Understanding local cache, online sync and `save/restore

Hi all,

I have the following problem for which I’m trying to find a suitable approach:

  • I’m running wandb sweeps
  • I’m running wandb agent on a SLURM cluster on which my jobs are preempted every 4h.
  • Hence, I need to save and restore my model, optimizer and replay buffer regularly.
  • I was planning on using wandb.save and wandb.restore to do so. That seems to work fine for model & optimizer, but the replay buffer is LARGE, hence I don’t want to actually upload it to wandb.

I think my ideal solution would be:

  • Sync logs online
  • Save the replay buffer only locally (I assume that’s what the ~/.cache directory is for) and locally restore from there when a new job starts. All the jobs share the same drive.
  • I don’t care too much whether model and optimizer are saved online, as long as they can be restored.

Is that possible to only selectively sync stuff online?
Do you have any other ideas how I could solve this?

I could of course manually save the replay buffer somewhere, but for that I need to manually differentiate between different runs. The docs say that run.name is not unique. Would run.sweep_id + run.name be guaranteed to be unique?

Hi @migl, thank you for reaching out with your question.

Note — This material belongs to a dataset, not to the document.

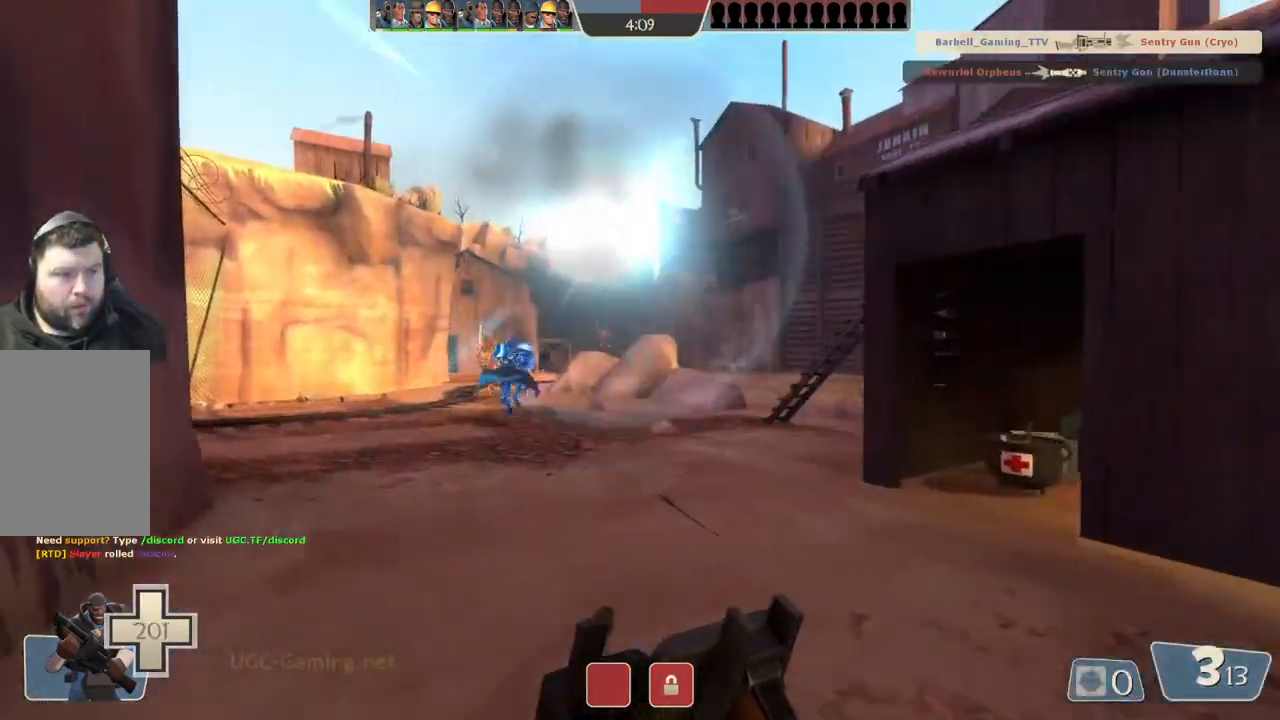
{"buttons": [], "left_stick": "up-right", "right_stick": "center", "events": [[217, "left_stick", "up"], [317, "left_stick", "up-right"]]}
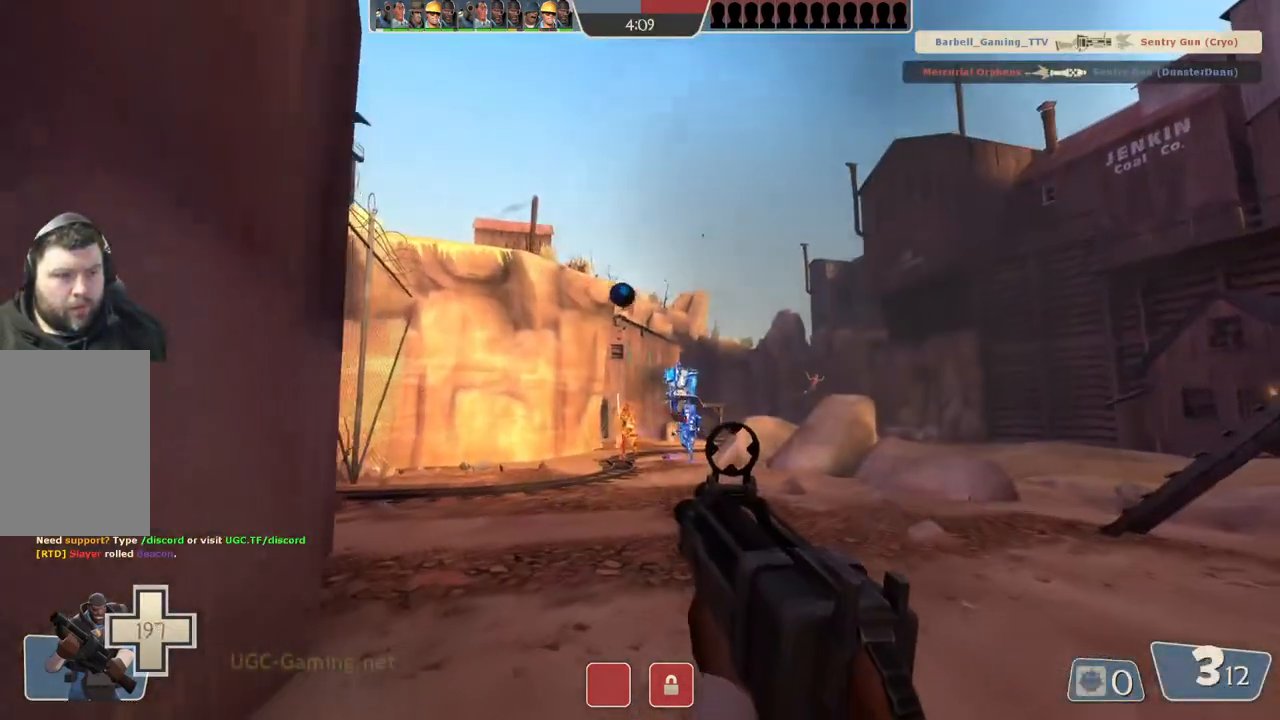
{"buttons": [], "left_stick": "up-right", "right_stick": "center", "events": []}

Regarding having to save the buffer locally in per-run unique locations, if the runs are all from the same project each run has a randomly generated id which is unique that you could use with run.id. Using project+run.id would ensure that across different projects this is unique.

I will also investigate if there are alternative options for your use case and I will get back to you with further info.

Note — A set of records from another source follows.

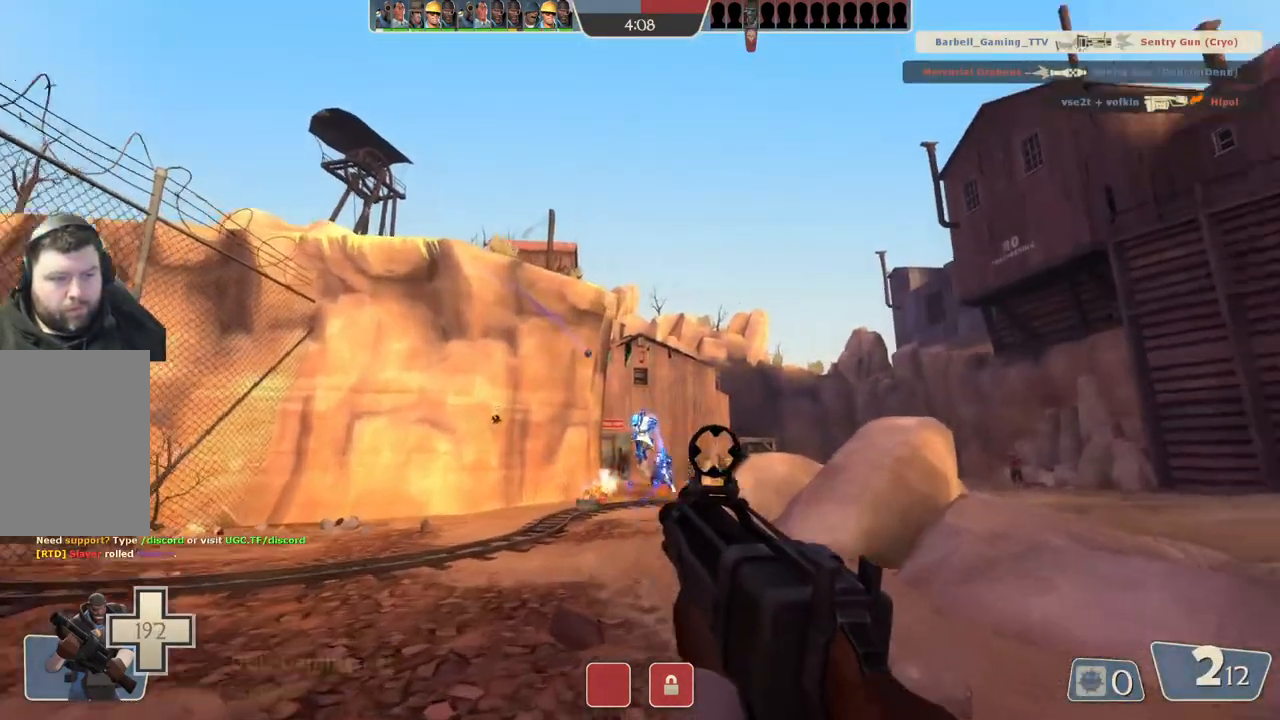
{"buttons": [], "left_stick": "down-left", "right_stick": "center", "events": [[83, "left_stick", "left"], [217, "left_stick", "down-left"]]}
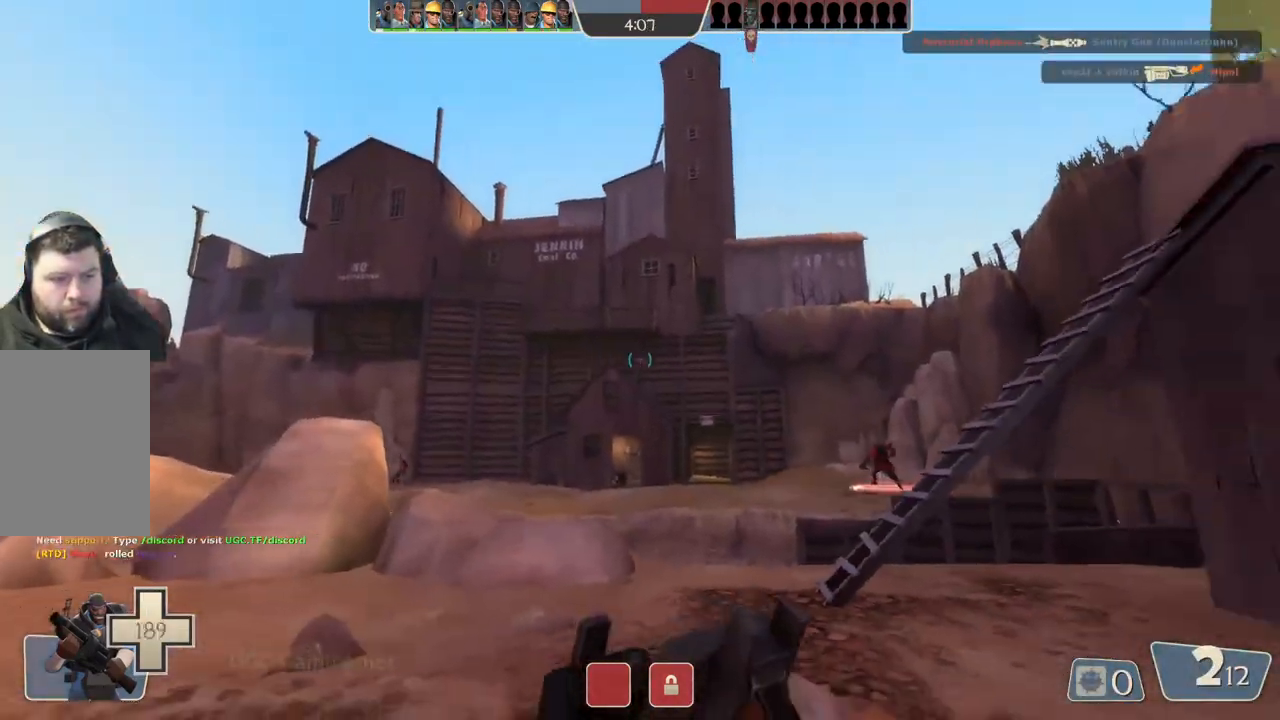
{"buttons": [], "left_stick": "left", "right_stick": "center", "events": [[317, "left_stick", "left"]]}
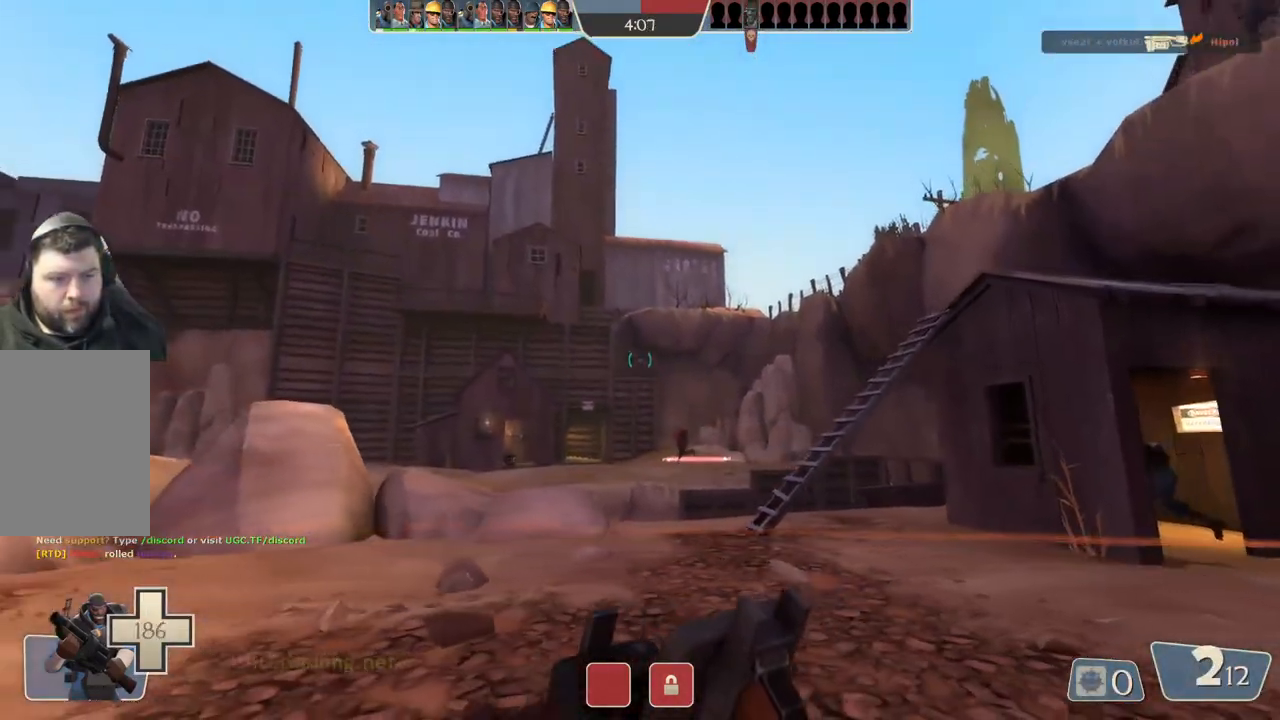
{"buttons": [], "left_stick": "left", "right_stick": "center", "events": [[283, "left_stick", "up-left"], [467, "left_stick", "left"]]}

Finally, as I believe you are part of an Enterprise Team for W&B, I wanted to let you know that you could also have access to the shared Slack channel between W&B and your Company for support - you may need to check internally on how to request access to that, but it would a more direct support channel for you to go to.

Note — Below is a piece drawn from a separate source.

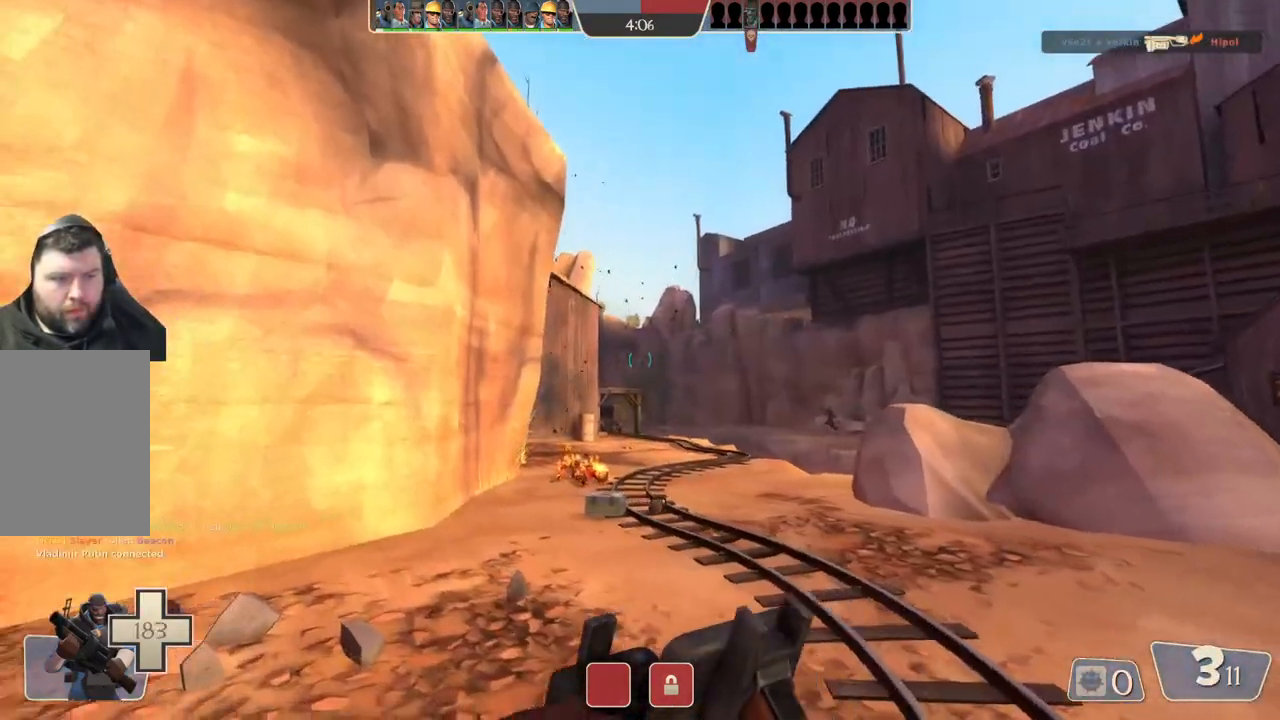
{"buttons": [], "left_stick": "up", "right_stick": "center", "events": [[133, "left_stick", "up-left"], [500, "left_stick", "up"]]}
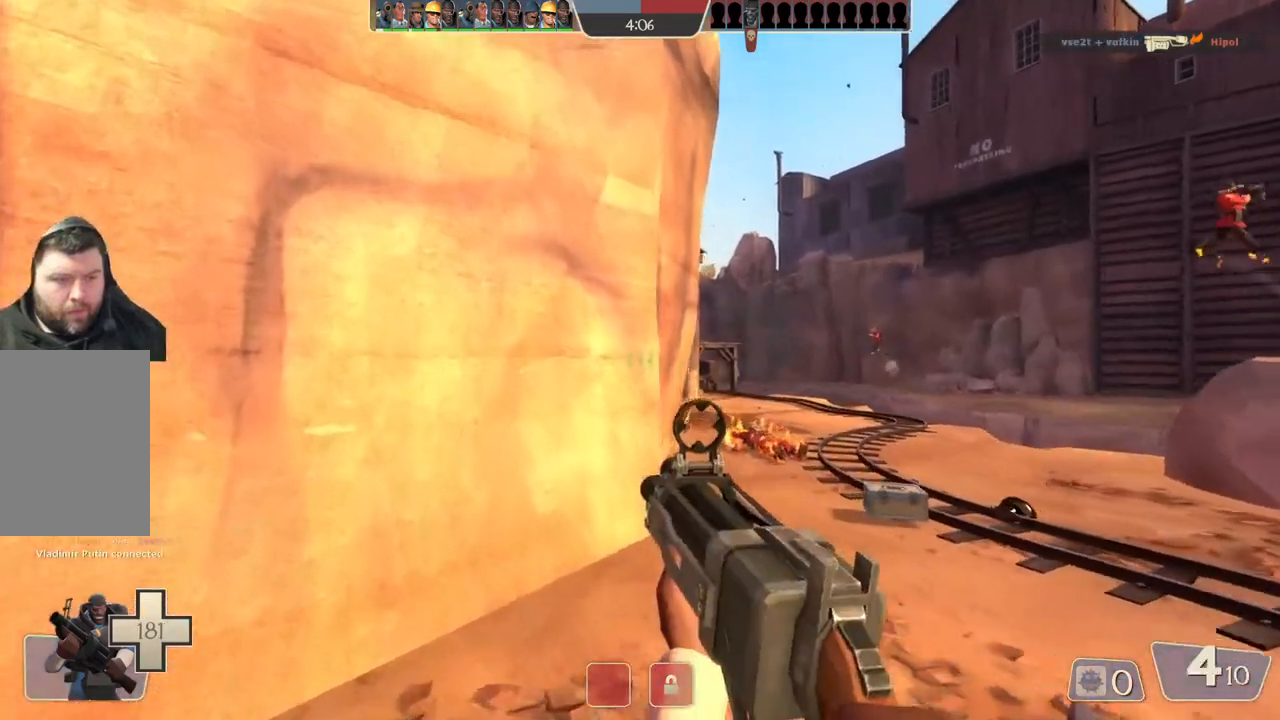
{"buttons": [], "left_stick": "up-right", "right_stick": "center", "events": [[183, "left_stick", "up-right"]]}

Thank you, I didn’t realize that channel existed :).

No problem - let me know if the project+run.id works for you for the replay buffer while I investigate other possible workflow for this.

Hi @migl , I wanted to follow up here.

Your solution to keep the replay buffer offline seems the optimal one at this time - I wanted to check if you had the chance to test using the project+run.id as unique identifier for each run, and if there anything else I can help you with on this.